_Task objective:_ Starting at the first line of the entries, extract each line up to and including the one that contains "(at 138.43 168.656 0)", but leave out the pictures.

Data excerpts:

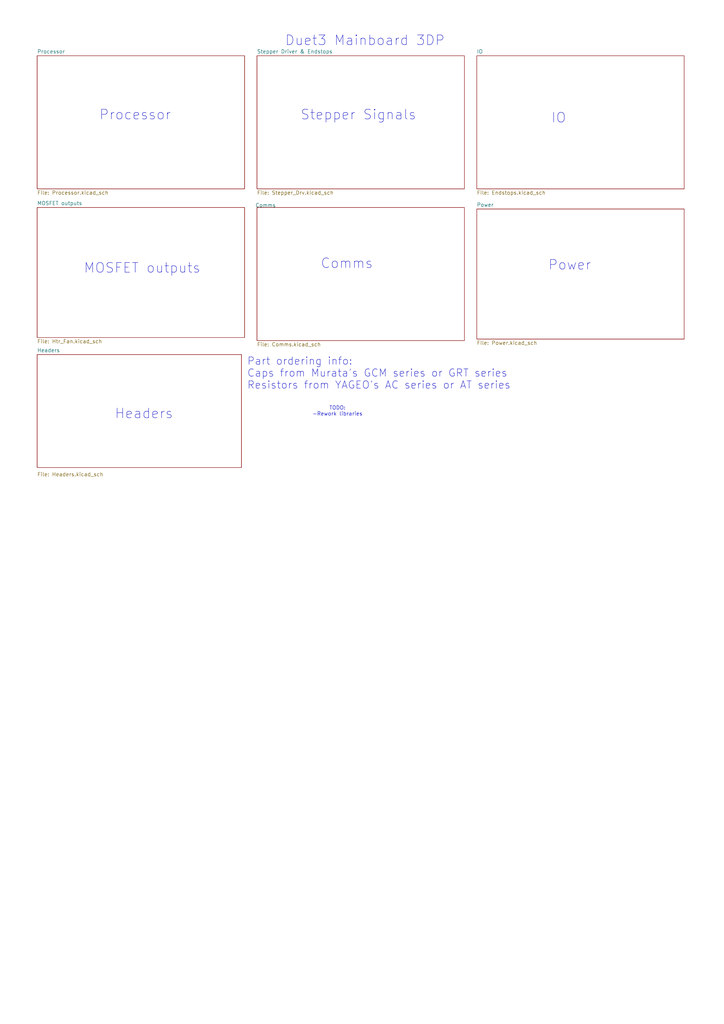
<source format=kicad_sch>
(kicad_sch
	(version 20250114)
	(generator "eeschema")
	(generator_version "9.0")
	(uuid "94813053-1316-4754-9fb4-4dbbf7dc780d")
	(paper "A3" portrait)
	(title_block
		(title "Duet 3 Main Board 3DP")
		(date "2023-02-22")
		(rev "1.5")
		(company "3DPotter")
		(comment 1 "(c) 3DPotter")
	)
	(lib_symbols)
	(text "TODO:\n-Rework libraries"
		(exclude_from_sim no)
		(at 138.43 168.656 0)
		(effects
			(font
				(size 1.524 1.524)
			)
		)
		(uuid "1a41d7f5-9bba-4ef4-ae74-189ee3a4ccb2")
	)
	(text "Duet3 Mainboard 3DP"
		(exclude_from_sim no)
		(at 116.84 19.05 0)
		(effects
			(font
				(size 3.9878 3.9878)
			)
			(justify left bottom)
		)
		(uuid "1f83d883-ba7e-468f-a220-5f5c108dd05b")
	)
	(text "IO"
		(exclude_from_sim no)
		(at 226.06 50.8 0)
		(effects
			(font
				(size 3.9878 3.9878)
			)
			(justify left bottom)
		)
		(uuid "201c1a76-f3c8-4013-8d41-b9a72af49348")
	)
	(text "Headers"
		(exclude_from_sim no)
		(at 46.99 172.085 0)
		(effects
			(font
				(size 3.9878 3.9878)
			)
			(justify left bottom)
		)
		(uuid "27f5c588-5530-4d89-981b-1ace627022fd")
	)
	(text "Part ordering info:\nCaps from Murata's GCM series or GRT series\nResistors from YAGEO's AC series or AT series"
		(exclude_from_sim no)
		(at 101.346 153.162 0)
		(effects
			(font
				(size 3.048 3.048)
			)
			(justify left)
		)
		(uuid "7c384e9a-3295-4497-a19d-5d1e4d19d59e")
	)
	(text "Comms"
		(exclude_from_sim no)
		(at 131.445 110.49 0)
		(effects
			(font
				(size 3.9878 3.9878)
			)
			(justify left bottom)
		)
		(uuid "7f759d97-fe57-4aea-922e-a50613cc2cfc")
	)
	(text "Processor"
		(exclude_from_sim no)
		(at 40.64 49.53 0)
		(effects
			(font
				(size 3.9878 3.9878)
			)
			(justify left bottom)
		)
		(uuid "8b199471-793c-44a5-8a86-6ec167c3df00")
	)
	(text "MOSFET outputs\n"
		(exclude_from_sim no)
		(at 34.29 112.395 0)
		(effects
			(font
				(size 3.9878 3.9878)
			)
			(justify left bottom)
		)
		(uuid "b9638642-9317-4f17-b295-505bce047f8d")
	)
	(text "Power"
		(exclude_from_sim no)
		(at 224.79 111.125 0)
		(effects
			(font
				(size 3.9878 3.9878)
			)
			(justify left bottom)
		)
		(uuid "cb2a7ecb-42eb-44d5-8ebb-4f08b0a07155")
	)
	(text "Stepper Signals\n"
		(exclude_from_sim no)
		(at 123.19 49.53 0)
		(effects
			(font
				(size 3.9878 3.9878)
			)
			(justify left bottom)
		)
		(uuid "d3d6f656-5f2d-489d-b978-0914e635c1c3")
	)
	(sheet
		(at 15.24 22.86)
		(size 85.09 54.61)
		(exclude_from_sim no)
		(in_bom yes)
		(on_board yes)
		(dnp no)
		(fields_autoplaced yes)
		(stroke
			(width 0)
			(type solid)
		)
		(fill
			(color 0 0 0 0.0000)
		)
		(uuid "00000000-0000-0000-0000-000050523307")
		(property "Sheetname" "Processor"
			(at 15.24 22.0214 0)
			(effects
				(font
					(size 1.524 1.524)
				)
				(justify left bottom)
			)
		)
		(property "Sheetfile" "Processor.kicad_sch"
			(at 15.24 78.1562 0)
			(effects
				(font
					(size 1.524 1.524)
				)
				(justify left top)
			)
		)
		(instances
			(project "Duet3_MB_3DP"
				(path "/94813053-1316-4754-9fb4-4dbbf7dc780d"
					(page "1")
				)
			)
		)
	)
	(sheet
		(at 105.41 22.86)
		(size 85.09 54.61)
		(exclude_from_sim no)
		(in_bom yes)
		(on_board yes)
		(dnp no)
		(fields_autoplaced yes)
		(stroke
			(width 0)
			(type solid)
		)
		(fill
			(color 0 0 0 0.0000)
		)
		(uuid "00000000-0000-0000-0000-0000505779e3")
		(property "Sheetname" "Stepper Driver & Endstops"
			(at 105.41 22.0214 0)
			(effects
				(font
					(size 1.524 1.524)
				)
				(justify left bottom)
			)
		)
		(property "Sheetfile" "Stepper_Drv.kicad_sch"
			(at 105.41 78.1562 0)
			(effects
				(font
					(size 1.524 1.524)
				)
				(justify left top)
			)
		)
		(instances
			(project "Duet3_MB_3DP"
				(path "/94813053-1316-4754-9fb4-4dbbf7dc780d"
					(page "2")
				)
			)
		)
	)
	(sheet
		(at 195.58 85.725)
		(size 85.09 53.34)
		(exclude_from_sim no)
		(in_bom yes)
		(on_board yes)
		(dnp no)
		(fields_autoplaced yes)
		(stroke
			(width 0)
			(type solid)
		)
		(fill
			(color 0 0 0 0.0000)
		)
		(uuid "00000000-0000-0000-0000-000050577a22")
		(property "Sheetname" "Power"
			(at 195.58 84.8864 0)
			(effects
				(font
					(size 1.524 1.524)
				)
				(justify left bottom)
			)
		)
		(property "Sheetfile" "Power.kicad_sch"
			(at 195.58 139.7512 0)
			(effects
				(font
					(size 1.524 1.524)
				)
				(justify left top)
			)
		)
		(instances
			(project "Duet3_MB_3DP"
				(path "/94813053-1316-4754-9fb4-4dbbf7dc780d"
					(page "6")
				)
			)
		)
	)
	(sheet
		(at 15.24 145.415)
		(size 83.82 46.355)
		(exclude_from_sim no)
		(in_bom yes)
		(on_board yes)
		(dnp no)
		(stroke
			(width 0)
			(type solid)
		)
		(fill
			(color 0 0 0 0.0000)
		)
		(uuid "00000000-0000-0000-0000-000050656780")
		(property "Sheetname" "Headers"
			(at 15.24 144.5764 0)
			(effects
				(font
					(size 1.524 1.524)
				)
				(justify left bottom)
			)
		)
		(property "Sheetfile" "Headers.kicad_sch"
			(at 15.24 193.675 0)
			(effects
				(font
					(size 1.524 1.524)
				)
				(justify left top)
			)
		)
		(instances
			(project "Duet3_MB_3DP"
				(path "/94813053-1316-4754-9fb4-4dbbf7dc780d"
					(page "7")
				)
			)
		)
	)
	(sheet
		(at 15.24 85.09)
		(size 85.09 53.34)
		(exclude_from_sim no)
		(in_bom yes)
		(on_board yes)
		(dnp no)
		(fields_autoplaced yes)
		(stroke
			(width 0)
			(type solid)
		)
		(fill
			(color 0 0 0 0.0000)
		)
		(uuid "00000000-0000-0000-0000-00005b12c3fc")
		(property "Sheetname" "MOSFET outputs"
			(at 15.24 84.2514 0)
			(effects
				(font
					(size 1.524 1.524)
				)
				(justify left bottom)
			)
		)
		(property "Sheetfile" "Htr_Fan.kicad_sch"
			(at 15.24 139.1162 0)
			(effects
				(font
					(size 1.524 1.524)
				)
				(justify left top)
			)
		)
		(instances
			(project "Duet3_MB_3DP"
				(path "/94813053-1316-4754-9fb4-4dbbf7dc780d"
					(page "4")
				)
			)
		)
	)
	(sheet
		(at 105.41 85.09)
		(size 85.09 54.61)
		(exclude_from_sim no)
		(in_bom yes)
		(on_board yes)
		(dnp no)
		(stroke
			(width 0)
			(type solid)
		)
		(fill
			(color 0 0 0 0.0000)
		)
		(uuid "00000000-0000-0000-0000-00005b64a4e7")
		(property "Sheetname" "Comms"
			(at 104.775 85.09 0)
			(effects
				(font
					(size 1.524 1.524)
				)
				(justify left bottom)
			)
		)
		(property "Sheetfile" "Comms.kicad_sch"
			(at 105.41 140.3862 0)
			(effects
				(font
					(size 1.524 1.524)
				)
				(justify left top)
			)
		)
		(instances
			(project "Duet3_MB_3DP"
				(path "/94813053-1316-4754-9fb4-4dbbf7dc780d"
					(page "5")
				)
			)
		)
	)
	(sheet
		(at 195.58 22.86)
		(size 85.09 54.61)
		(exclude_from_sim no)
		(in_bom yes)
		(on_board yes)
		(dnp no)
		(fields_autoplaced yes)
		(stroke
			(width 0)
			(type solid)
		)
		(fill
			(color 0 0 0 0.0000)
		)
		(uuid "00000000-0000-0000-0000-00005f4ec372")
		(property "Sheetname" "IO"
			(at 195.58 22.0214 0)
			(effects
				(font
					(size 1.524 1.524)
				)
				(justify left bottom)
			)
		)
		(property "Sheetfile" "Endstops.kicad_sch"
			(at 195.58 78.1562 0)
			(effects
				(font
					(size 1.524 1.524)
				)
				(justify left top)
			)
		)
		(instances
			(project "Duet3_MB_3DP"
				(path "/94813053-1316-4754-9fb4-4dbbf7dc780d"
					(page "3")
				)
			)
		)
	)
	(sheet_instances
		(path "/"
			(page "0")
		)
	)
	(embedded_fonts no)
)

</source>
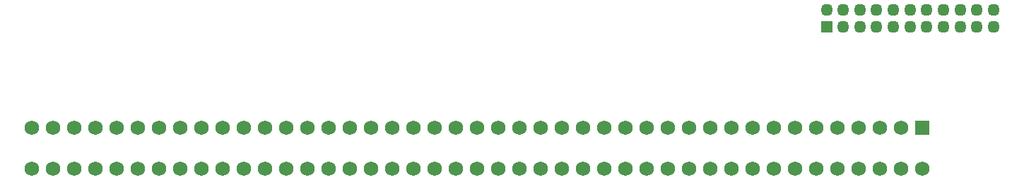
<source format=gbr>
%TF.GenerationSoftware,KiCad,Pcbnew,(5.1.6)-1*%
%TF.CreationDate,2022-11-05T15:29:04-04:00*%
%TF.ProjectId,A500-side-clockport,41353030-2d73-4696-9465-2d636c6f636b,rev?*%
%TF.SameCoordinates,Original*%
%TF.FileFunction,Soldermask,Bot*%
%TF.FilePolarity,Negative*%
%FSLAX46Y46*%
G04 Gerber Fmt 4.6, Leading zero omitted, Abs format (unit mm)*
G04 Created by KiCad (PCBNEW (5.1.6)-1) date 2022-11-05 15:29:04*
%MOMM*%
%LPD*%
G01*
G04 APERTURE LIST*
%ADD10C,1.738300*%
%ADD11R,1.738300X1.738300*%
%ADD12R,1.450000X1.450000*%
%ADD13O,1.450000X1.450000*%
G04 APERTURE END LIST*
D10*
%TO.C,BUS0*%
X101621001Y-85326901D03*
X101621001Y-80475501D03*
X104161001Y-85326901D03*
X104161001Y-80475501D03*
X106701001Y-85326901D03*
X106701001Y-80475501D03*
X109241001Y-85326901D03*
X109241001Y-80475501D03*
X111781001Y-85326901D03*
X111781001Y-80475501D03*
X114321001Y-85326901D03*
X114321001Y-80475501D03*
X116861001Y-85326901D03*
X116861001Y-80475501D03*
X119401001Y-85326901D03*
X119401001Y-80475501D03*
X121941001Y-85326901D03*
X121941001Y-80475501D03*
X124481001Y-85326901D03*
X124481001Y-80475501D03*
X127021001Y-85326901D03*
X127021001Y-80475501D03*
X129561001Y-85326901D03*
X129561001Y-80475501D03*
X132101001Y-85326901D03*
X132101001Y-80475501D03*
X134641001Y-85326901D03*
X134641001Y-80475501D03*
X137181001Y-85326901D03*
X137181001Y-80475501D03*
X139721001Y-85326901D03*
X139721001Y-80475501D03*
X142261001Y-85326901D03*
X142261001Y-80475501D03*
X144801001Y-85326901D03*
X144801001Y-80475501D03*
X147341001Y-85326901D03*
X147341001Y-80475501D03*
X149881001Y-85326901D03*
X149881001Y-80475501D03*
X152421001Y-85326901D03*
X152421001Y-80475501D03*
X154961001Y-85326901D03*
X154961001Y-80475501D03*
X157501001Y-85326901D03*
X157501001Y-80475501D03*
X160041001Y-85326901D03*
X160041001Y-80475501D03*
X162581001Y-85326901D03*
X162581001Y-80475501D03*
X165121001Y-85326901D03*
X165121001Y-80475501D03*
X167661001Y-85326901D03*
X167661001Y-80475501D03*
X170201001Y-85326901D03*
X170201001Y-80475501D03*
X172741001Y-85326901D03*
X172741001Y-80475501D03*
X175281001Y-85326901D03*
X175281001Y-80475501D03*
X177821001Y-85326901D03*
X177821001Y-80475501D03*
X180361001Y-85326901D03*
X180361001Y-80475501D03*
X182901001Y-85326901D03*
X182901001Y-80475501D03*
X185441001Y-85326901D03*
X185441001Y-80475501D03*
X187981001Y-85326901D03*
X187981001Y-80475501D03*
X190521001Y-85326901D03*
X190521001Y-80475501D03*
X193061001Y-85326901D03*
X193061001Y-80475501D03*
X195601001Y-85326901D03*
X195601001Y-80475501D03*
X198141001Y-85326901D03*
X198141001Y-80475501D03*
X200681001Y-85326901D03*
X200681001Y-80475501D03*
X203221001Y-85326901D03*
X203221001Y-80475501D03*
X205761001Y-85326901D03*
X205761001Y-80475501D03*
X208301001Y-85326901D03*
D11*
X208301001Y-80475501D03*
%TD*%
D12*
%TO.C,J0*%
X196852000Y-68326000D03*
D13*
X196852000Y-66326000D03*
X198852000Y-68326000D03*
X198852000Y-66326000D03*
X200852000Y-68326000D03*
X200852000Y-66326000D03*
X202852000Y-68326000D03*
X202852000Y-66326000D03*
X204852000Y-68326000D03*
X204852000Y-66326000D03*
X206852000Y-68326000D03*
X206852000Y-66326000D03*
X208852000Y-68326000D03*
X208852000Y-66326000D03*
X210852000Y-68326000D03*
X210852000Y-66326000D03*
X212852000Y-68326000D03*
X212852000Y-66326000D03*
X214852000Y-68326000D03*
X214852000Y-66326000D03*
X216852000Y-68326000D03*
X216852000Y-66326000D03*
%TD*%
M02*

</source>
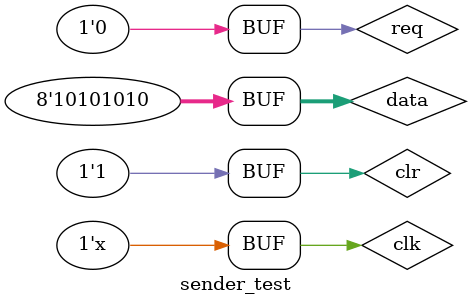
<source format=v>
`timescale 1ns / 1ps


module sender_test;

	// Inputs
	reg clk;
	reg clr;
	reg req;
	reg [7:0] data;

	// Outputs
	wire xmt;
	wire ack;

	// Instantiate the Unit Under Test (UUT)
	sender uut (
		.clk(clk), 
		.clr(clr), 
		.req(req), 
		.data(data), 
		.xmt(xmt), 
		.ack(ack)
	);

	initial begin
		// Initialize Inputs
		clk = 0;
		clr = 0;
		req = 0;
		data = 0;
		
		#20;
		clr = 1;
		
		// Wait 100 ns for global reset to finish
		#100;
		
		req = 1;
		data = 8'b10101010;		
		#20;
		req = 0;
		#1000;
		// Add stimulus here

	end

	always #1 clk = ~clk;  
endmodule


</source>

_Task output:_
<source format=kicad_sch>
(kicad_sch
	(version 20250114)
	(generator "eeschema")
	(generator_version "9.0")
	(uuid "94813053-1316-4754-9fb4-4dbbf7dc780d")
	(paper "A3" portrait)
	(title_block
		(title "Duet 3 Main Board 3DP")
		(date "2023-02-22")
		(rev "1.5")
		(company "3DPotter")
		(comment 1 "(c) 3DPotter")
	)
	(lib_symbols)
	(text "TODO:\n-Rework libraries"
		(exclude_from_sim no)
		(at 138.43 168.656 0)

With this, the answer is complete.